Brother to Brother

Anthony Mackie, Brother to Brother

While many Sundance indies tend to be about too little, the admirable flaw of the ardent 2004 entry Brother to Brother is that it yearns to embrace too much. And under the circumstances, I’ll indulge the too-muchness, with gratitude. Because instead of sticking to the relative containability of a story about a young, black, gay painter in present-day Brooklyn, first-time writer-director Rodney Evans makes a ballsy leap into historical fantasia, with heartfelt fervor outrunning stray moments of artistic gawkiness.

The painter, Perry (Anthony Mackie), has got problems: His father has disowned him, other politically active African-American men around him disdain gay rights as a concern for the community, and his white lover may be more interested in Perry’s black exoticism than his Perryness.
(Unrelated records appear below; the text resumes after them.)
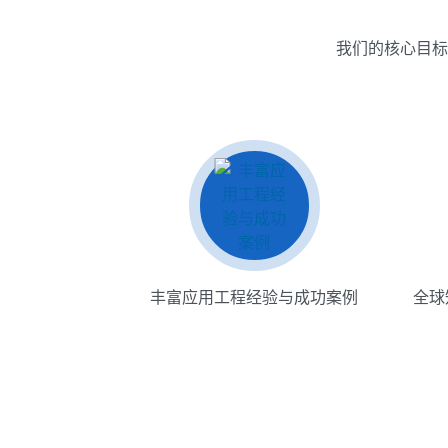
我们的核心目标
丰富应用工程经验与成功案例
全球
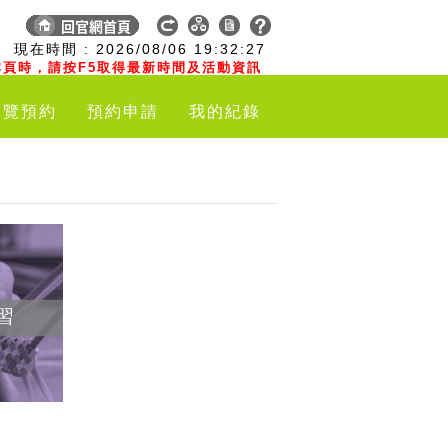
:
現在時間 :
2026/08/06
19:32:28
頁時，請按F5取得最新時間及活動資訊
導覽預約
預約申請
我的紀錄
習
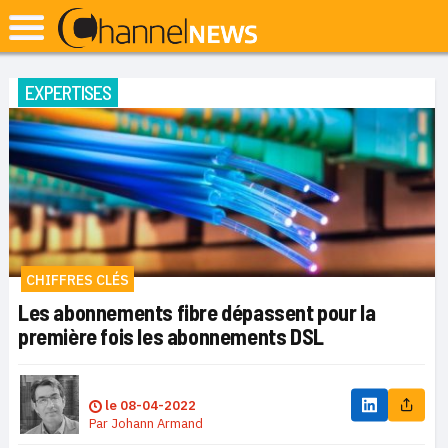
EXPERTISES
CHIFFRES CLÉS
Les abonnements fibre dépassent pour la
première fois les abonnements DSL
le
08-04-2022
Par
Johann Armand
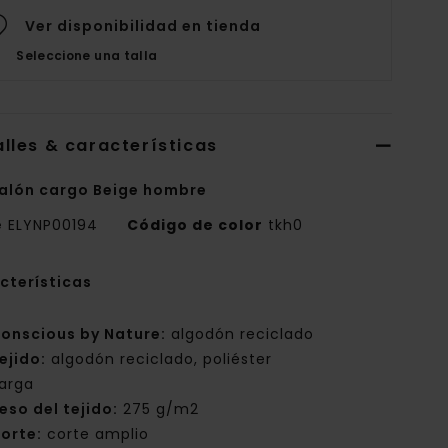
Ver disponibilidad en tienda
Seleccione una talla
lles & características
alón cargo Beige hombre
e
ELYNP00194
Código de color
tkh0
cterísticas
onscious by Nature:
algodón reciclado
ejido:
algodón reciclado, poliéster
arga
eso del tejido:
275 g/m2
orte:
corte amplio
But then Perry meets the forgotten historical figure Richard Bruce Nugent (character actor Roger Robinson) — a black gay poet (1906?1987) who bloomed and faded during the racial-sexual-artistic garden that was the Harlem Renaissance of the 1920s and ’30s. Through Nugent’s eyes, with flashbacks in black and white to the passions of Langston Hughes (Tony Award nominee Daniel Sunjata), Wallace Thurman (Ray Ford), and Zora Neale Hurston (Aunjanue Ellis), along with Nugent’s daring sexual openness, Perry finds a source of support from the past that uplifts his present.

And the filmmaker finds a way to pay homage to a lesser-known, valiant figure, sympathetically portrayed through Robinson’s witty performance. As the film moves from casually frank sex scenes to episodes of earnest (if stiff) political debate with equal excitement, the movie’s title — alluding to a famous anthology of writing by black gay men — reverberates with increasing power.